[FRAGMENTO]:
Asimismo, muchos se preguntan por qué el papa Silvestre I no asistió a dicho concilio ecuménico, siendo él el más adecuado para presidirlo. Por esto algunos especialistas sostienen que el motivo de su ausencia fue que Constantino estableció en Nicea una nueva religión sincretizada, mezclando elementos paganos y cristianos, y rompiendo definitivamente con las fuentes judías de las cuales procedía el cristianismo original. El resultado final de esta fusión de elementos paganos y judeocristianos habría sido, según esta teoría, la Iglesia católica romana que ha perdurado, con escasísimos cambios, hasta nuestros días.
Constantino inauguró el Concilio de Nicea vestido pomposamente, como un auténtico rey-sacerdote, algo totalmente ajeno a los sobrios usos y costumbres romanos, y más propio de los reyes orientales. El emperador abrió el concilio con un solemne discurso pronunciado en griego, y ataviado con unos pesados y vistosos ropones talares adornados con lujosos brocados hechos en oro y plata. Una imagen que se corresponde más con la de un papa medieval, que con la de un clásico emperador romano.
Entre los títulos que solían ostentar los emperadores –aunque no todos– estaba el de “pontifex maximus” o sumo pontífice, un vestigio honorífico de la época republicana a la que los césares jamás concedieron demasiada importancia. Pero en Nicea, durante el concilio, Constantino ejerció de sumo pontífice a todos los efectos, tal vez, por primera y única vez en la dilatada historia del Imperio Romano.

[QUÉ HACER]:
1 – Copia del fragmento sobre el Concilio de Nicea el trozo que empieza con "Entre los títulos" y sigue hasta "del Imperio Romano.".
2 – Según el fragmento sobre el Concilio de Nicea, ¿en qué idioma dio Constantino el discurso con el que abrió el concilio?
3 – Resume en menos palabras el párrafo del fragmento sobre el Concilio de Nicea que empieza con "Entre los títulos que solían ostentar", sin perder sus datos principales.

[Entradas para etiquetar regiones]:
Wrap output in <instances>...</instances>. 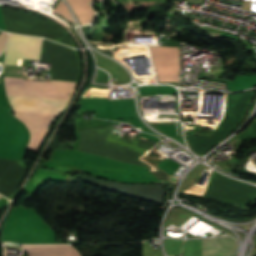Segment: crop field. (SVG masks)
Wrapping results in <instances>:
<instances>
[{"instance_id": "5a996713", "label": "crop field", "mask_w": 256, "mask_h": 256, "mask_svg": "<svg viewBox=\"0 0 256 256\" xmlns=\"http://www.w3.org/2000/svg\"><path fill=\"white\" fill-rule=\"evenodd\" d=\"M6 37H7V33H3V32L0 33V53L2 52L5 46Z\"/></svg>"}, {"instance_id": "412701ff", "label": "crop field", "mask_w": 256, "mask_h": 256, "mask_svg": "<svg viewBox=\"0 0 256 256\" xmlns=\"http://www.w3.org/2000/svg\"><path fill=\"white\" fill-rule=\"evenodd\" d=\"M40 42L41 38L9 34L4 65L15 66L16 57L37 59Z\"/></svg>"}, {"instance_id": "ac0d7876", "label": "crop field", "mask_w": 256, "mask_h": 256, "mask_svg": "<svg viewBox=\"0 0 256 256\" xmlns=\"http://www.w3.org/2000/svg\"><path fill=\"white\" fill-rule=\"evenodd\" d=\"M254 93L255 91H247L241 94H227L225 116L213 131L212 138L207 136L187 137L191 148L199 154H204L227 137L241 120L254 98Z\"/></svg>"}, {"instance_id": "e52e79f7", "label": "crop field", "mask_w": 256, "mask_h": 256, "mask_svg": "<svg viewBox=\"0 0 256 256\" xmlns=\"http://www.w3.org/2000/svg\"><path fill=\"white\" fill-rule=\"evenodd\" d=\"M93 0H68L71 4L80 23H90L94 18L95 12L89 6V2Z\"/></svg>"}, {"instance_id": "dd49c442", "label": "crop field", "mask_w": 256, "mask_h": 256, "mask_svg": "<svg viewBox=\"0 0 256 256\" xmlns=\"http://www.w3.org/2000/svg\"><path fill=\"white\" fill-rule=\"evenodd\" d=\"M28 256H79L69 245H23Z\"/></svg>"}, {"instance_id": "8a807250", "label": "crop field", "mask_w": 256, "mask_h": 256, "mask_svg": "<svg viewBox=\"0 0 256 256\" xmlns=\"http://www.w3.org/2000/svg\"><path fill=\"white\" fill-rule=\"evenodd\" d=\"M6 93L12 94H25V95H38L50 97H63L70 98L76 83L68 82H31L23 81L19 78L4 77ZM15 117L24 122L30 133V141L27 149L37 151L41 141L44 139L48 126L52 119L57 115L47 114H24L13 113Z\"/></svg>"}, {"instance_id": "3316defc", "label": "crop field", "mask_w": 256, "mask_h": 256, "mask_svg": "<svg viewBox=\"0 0 256 256\" xmlns=\"http://www.w3.org/2000/svg\"><path fill=\"white\" fill-rule=\"evenodd\" d=\"M2 196H0V198H1Z\"/></svg>"}, {"instance_id": "d8731c3e", "label": "crop field", "mask_w": 256, "mask_h": 256, "mask_svg": "<svg viewBox=\"0 0 256 256\" xmlns=\"http://www.w3.org/2000/svg\"><path fill=\"white\" fill-rule=\"evenodd\" d=\"M53 11L73 21V18L70 14L68 7L62 1L57 5V7Z\"/></svg>"}, {"instance_id": "f4fd0767", "label": "crop field", "mask_w": 256, "mask_h": 256, "mask_svg": "<svg viewBox=\"0 0 256 256\" xmlns=\"http://www.w3.org/2000/svg\"><path fill=\"white\" fill-rule=\"evenodd\" d=\"M236 242L231 237L202 239L201 256H226L233 253Z\"/></svg>"}, {"instance_id": "34b2d1b8", "label": "crop field", "mask_w": 256, "mask_h": 256, "mask_svg": "<svg viewBox=\"0 0 256 256\" xmlns=\"http://www.w3.org/2000/svg\"><path fill=\"white\" fill-rule=\"evenodd\" d=\"M149 49L157 80H178V46H149Z\"/></svg>"}]
</instances>
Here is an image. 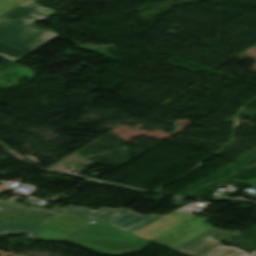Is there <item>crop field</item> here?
Instances as JSON below:
<instances>
[{"label":"crop field","mask_w":256,"mask_h":256,"mask_svg":"<svg viewBox=\"0 0 256 256\" xmlns=\"http://www.w3.org/2000/svg\"><path fill=\"white\" fill-rule=\"evenodd\" d=\"M35 1L36 0H27L0 16L1 42L31 52L59 35L54 30L45 31L31 23L55 12L49 8H45L34 3ZM11 15L18 16V20L11 21L7 19ZM24 22H27V24H24ZM14 24L17 25L14 26Z\"/></svg>","instance_id":"obj_1"},{"label":"crop field","mask_w":256,"mask_h":256,"mask_svg":"<svg viewBox=\"0 0 256 256\" xmlns=\"http://www.w3.org/2000/svg\"><path fill=\"white\" fill-rule=\"evenodd\" d=\"M66 212L68 211L57 207L47 210L41 207L27 206L22 203L12 204L0 199V219L5 221L11 220L40 227Z\"/></svg>","instance_id":"obj_2"},{"label":"crop field","mask_w":256,"mask_h":256,"mask_svg":"<svg viewBox=\"0 0 256 256\" xmlns=\"http://www.w3.org/2000/svg\"><path fill=\"white\" fill-rule=\"evenodd\" d=\"M64 208L69 209L78 214L87 216L89 218L101 221L103 223L109 224L124 231L134 227L135 225L145 221L146 219L152 216L139 215L130 210L125 209L102 208L98 211H94L86 207L79 208L72 205H69Z\"/></svg>","instance_id":"obj_3"},{"label":"crop field","mask_w":256,"mask_h":256,"mask_svg":"<svg viewBox=\"0 0 256 256\" xmlns=\"http://www.w3.org/2000/svg\"><path fill=\"white\" fill-rule=\"evenodd\" d=\"M72 243L107 255H126L143 249L147 243L114 242L72 235Z\"/></svg>","instance_id":"obj_4"},{"label":"crop field","mask_w":256,"mask_h":256,"mask_svg":"<svg viewBox=\"0 0 256 256\" xmlns=\"http://www.w3.org/2000/svg\"><path fill=\"white\" fill-rule=\"evenodd\" d=\"M217 232H225L233 235H236L237 233H239V231H225V230H219L213 227L205 231L204 233L194 237L193 239L185 242L184 244L176 247L175 249L180 250L192 256H198L220 245V243L209 240V237Z\"/></svg>","instance_id":"obj_5"},{"label":"crop field","mask_w":256,"mask_h":256,"mask_svg":"<svg viewBox=\"0 0 256 256\" xmlns=\"http://www.w3.org/2000/svg\"><path fill=\"white\" fill-rule=\"evenodd\" d=\"M76 234L107 238L113 240H124V241H147L130 233L116 229L109 225L98 222L91 226L80 229Z\"/></svg>","instance_id":"obj_6"},{"label":"crop field","mask_w":256,"mask_h":256,"mask_svg":"<svg viewBox=\"0 0 256 256\" xmlns=\"http://www.w3.org/2000/svg\"><path fill=\"white\" fill-rule=\"evenodd\" d=\"M90 221L92 220L68 212L48 222L42 228L72 233L77 228L90 224Z\"/></svg>","instance_id":"obj_7"},{"label":"crop field","mask_w":256,"mask_h":256,"mask_svg":"<svg viewBox=\"0 0 256 256\" xmlns=\"http://www.w3.org/2000/svg\"><path fill=\"white\" fill-rule=\"evenodd\" d=\"M14 233H30V239L41 240L40 230L37 227L8 222L0 227V235Z\"/></svg>","instance_id":"obj_8"},{"label":"crop field","mask_w":256,"mask_h":256,"mask_svg":"<svg viewBox=\"0 0 256 256\" xmlns=\"http://www.w3.org/2000/svg\"><path fill=\"white\" fill-rule=\"evenodd\" d=\"M201 256H248L247 253L235 248V247H226L218 246ZM250 256H256V251L251 253Z\"/></svg>","instance_id":"obj_9"},{"label":"crop field","mask_w":256,"mask_h":256,"mask_svg":"<svg viewBox=\"0 0 256 256\" xmlns=\"http://www.w3.org/2000/svg\"><path fill=\"white\" fill-rule=\"evenodd\" d=\"M27 53L28 52L26 51L20 50L18 48L0 42V55L8 59L15 61Z\"/></svg>","instance_id":"obj_10"},{"label":"crop field","mask_w":256,"mask_h":256,"mask_svg":"<svg viewBox=\"0 0 256 256\" xmlns=\"http://www.w3.org/2000/svg\"><path fill=\"white\" fill-rule=\"evenodd\" d=\"M41 235H42V240L61 241V242H67V237H68V234L52 232V231H47L42 229H41ZM51 235H55V236L51 237Z\"/></svg>","instance_id":"obj_11"},{"label":"crop field","mask_w":256,"mask_h":256,"mask_svg":"<svg viewBox=\"0 0 256 256\" xmlns=\"http://www.w3.org/2000/svg\"><path fill=\"white\" fill-rule=\"evenodd\" d=\"M25 0H0V15L24 2Z\"/></svg>","instance_id":"obj_12"},{"label":"crop field","mask_w":256,"mask_h":256,"mask_svg":"<svg viewBox=\"0 0 256 256\" xmlns=\"http://www.w3.org/2000/svg\"><path fill=\"white\" fill-rule=\"evenodd\" d=\"M3 223H5V221H1V220H0V225L3 224Z\"/></svg>","instance_id":"obj_13"}]
</instances>
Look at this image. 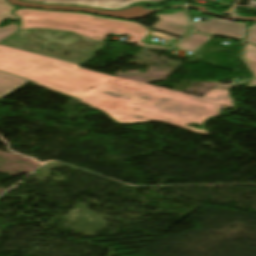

[RESPUESTAS]:
1 –
Entre los títulos que solían ostentar los emperadores –aunque no todos– estaba el de “pontifex maximus” o sumo pontífice, un vestigio honorífico de la época republicana a la que los césares jamás concedieron demasiada importancia. Pero en Nicea, durante el concilio, Constantino ejerció de sumo pontífice a todos los efectos, tal vez, por primera y única vez en la dilatada historia del Imperio Romano.

2 – En griego.

3 – Algunos emperadores, no todos, llevaban el título de "pontifex maximus" o sumo pontífice. Era un resto honorífico de la época republicana al que los césares dieron poca importancia. Sin embargo, en el Concilio de Nicea Constantino actuó como sumo pontífice con todas sus funciones, quizá por primera y única vez en la larga historia del Imperio Romano.